特集T 公立高校入学者選抜制度
高校教育の立場から

 
本 間 正 吾
 
  1. 中学校と高校の接続をどう考えるか
     最初に考えたいことは、 すべての中学卒業生に後期中等教育の機会が保障されなければならないということです。 いまは高校を卒業していることが社会生活上の重要な条件になっています。 すべての中学卒業生に高校で学ぶ機会が保障されていなければならないということは、 おそらくだれもが認めざるをえないところではないでしょうか。
     二つ目に考えたいことは、 中高の教育が入試の重みにより歪められてはならないということです。 入試が重すぎれば、 中学校の教育活動は入試を意識し、 それに引きずられてしまいます。 授業も学力検査を意識します。 生徒会や部の活動も入試という観点から見られてしまいます。 この重責から中学校の教育活動は解放されるべきだと思います。 高校もまた、 選抜によって望ましい集団を確保することを前提にして教育活動を展開するようなことがあってはならないと思います。
     こう考えるならば、 入試そのものがないことが望ましいと言うことになるでしょう。 しかしいま、 入試廃止を現実的な目標としてかかげられる段階だとは思えません。 次善の策、 まだましな制度をつくっていくしかないと思います。 その場合はどんな視点が考えられるのでしょうか。

作業内容 ->
1. 公立高校入学者選抜制度を論じた本文で、筆者が「最初に考えたいこと」として挙げている点は何ですか。
2. 公立高校入学者選抜制度を論じた本文について、最後の文の次から続きを書いてください。

表示記録 ->
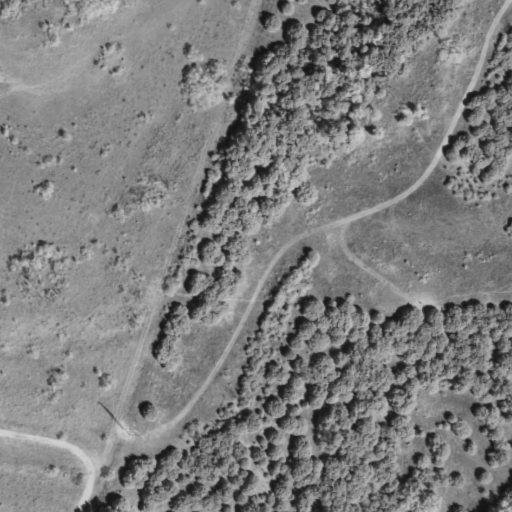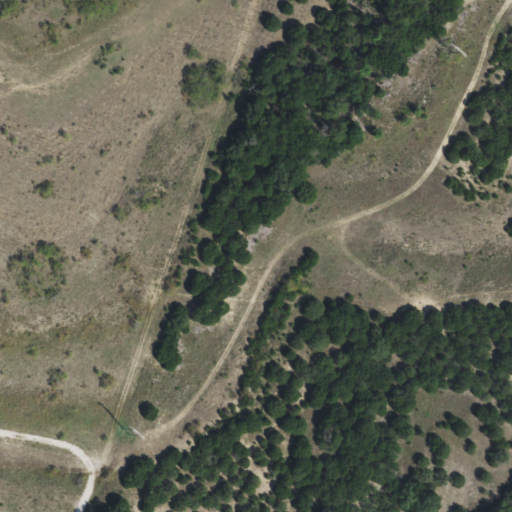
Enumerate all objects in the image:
power tower: (445, 49)
power tower: (124, 432)
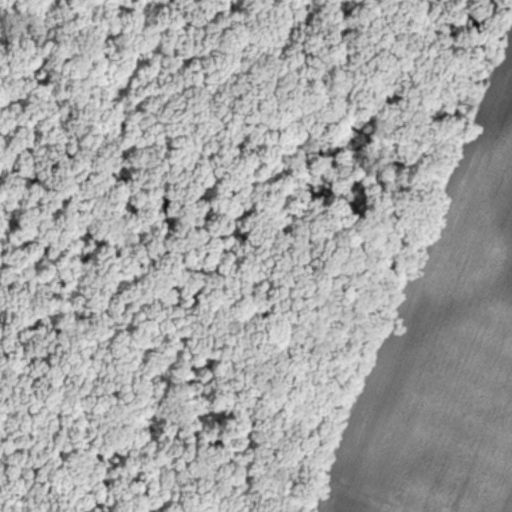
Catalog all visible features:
crop: (452, 358)
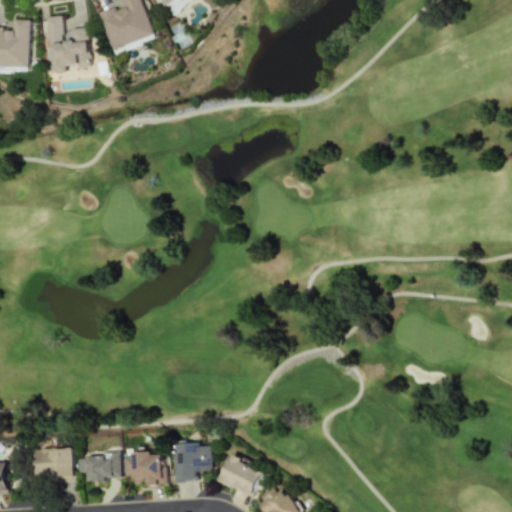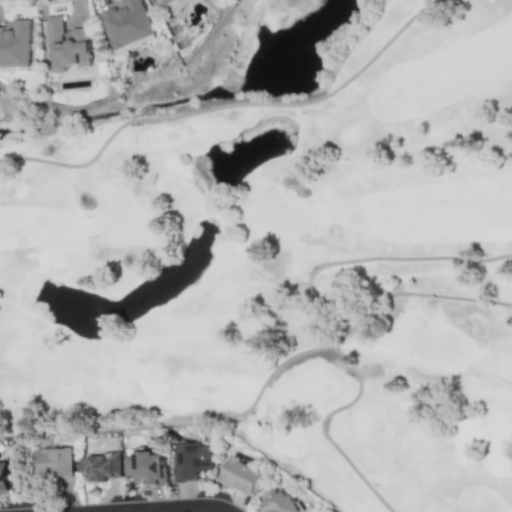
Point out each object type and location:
building: (175, 5)
building: (125, 23)
building: (15, 44)
building: (66, 46)
park: (281, 256)
building: (191, 461)
building: (55, 462)
building: (102, 466)
building: (146, 467)
building: (240, 476)
building: (3, 479)
building: (277, 502)
road: (194, 510)
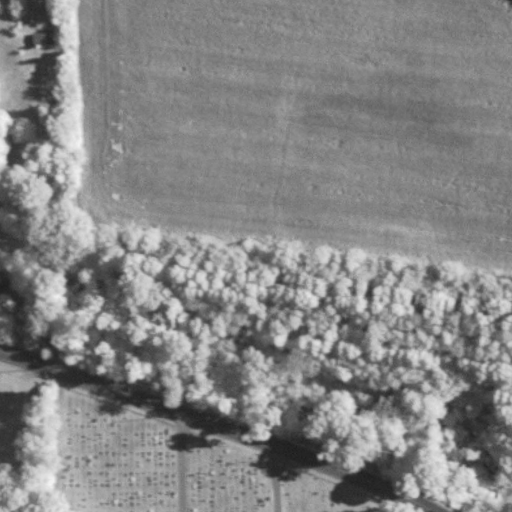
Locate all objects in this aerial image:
building: (0, 278)
road: (219, 425)
park: (174, 466)
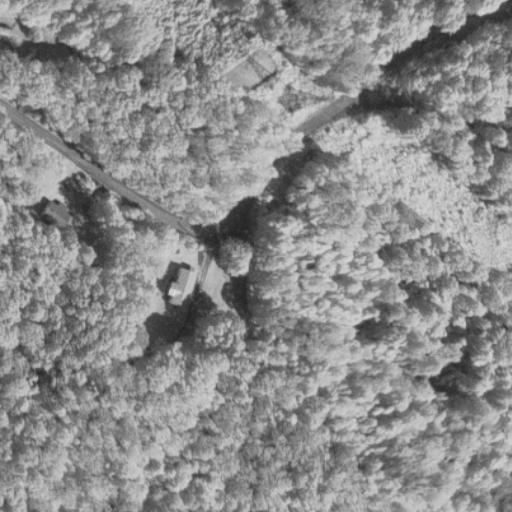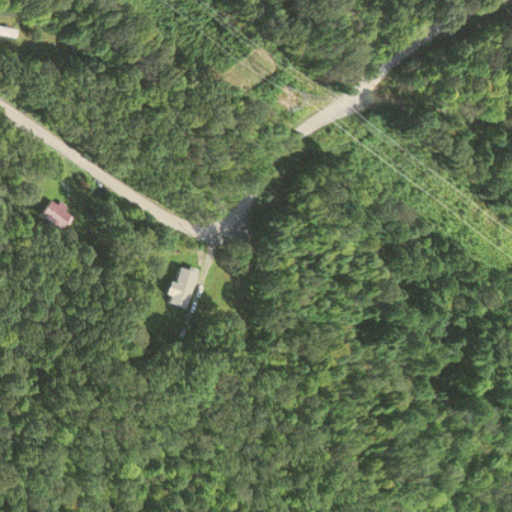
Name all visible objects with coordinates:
building: (5, 32)
power tower: (274, 98)
road: (247, 185)
building: (47, 215)
building: (172, 289)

最終回答 ->
1. すべての中学卒業生に後期中等教育の機会が保障されなければならないということです。

2.
     入試制度を考える上の視点をとりあえず三つあげておきます。 一つ目は、 いまの話と重なりますが、 受検生、 中学校、 高校にとって負担が軽いしくみであるかどうかです。 二つ目は、 一定の意味が見えるしくみかどうかということです。 何のためにこの検査を受けるのか、 その意味が見えるしくみであることが必要です。 そうでなければ受検生は負担に苦しむだけです。 三つ目は、 一定の信頼が得られるしくみかどうか、 言いかえれば合否の結果に納得が得られるかどうかです。 もちろんすべての人を納得させることができる制度が可能だとは思いません。 不合格になった受検生にとっては、 どんな制度でも納得できるわけはありません。 しかし少なくとも、 その結果に大方の信頼が得られるようなしくみになっている必要はあると思います。
  2. 今回の 「改善案」 について
     こうした視点を踏まえながら、 今回の入選改革を考えてみます。
     前期・後期の二段階になっていた選抜が一段階になることは大きな改善点です。 現行の入試制度の最大の問題点はここにあったと言えます。 受検生の大半が一回は不合格を経験していました。 「先生どうして私は不合格だったの」 と新入生から聞かれることがいくどもありました。 本人にしてみれば一所懸命練習をし、 完璧に面接ができたつもりだったのでしょう。 何が悪かったのか分からず悩んだのだと思います。 後期で合格したから良かったのかもしれません。 それでも前期での不合格は大きな傷を残すことになったのです。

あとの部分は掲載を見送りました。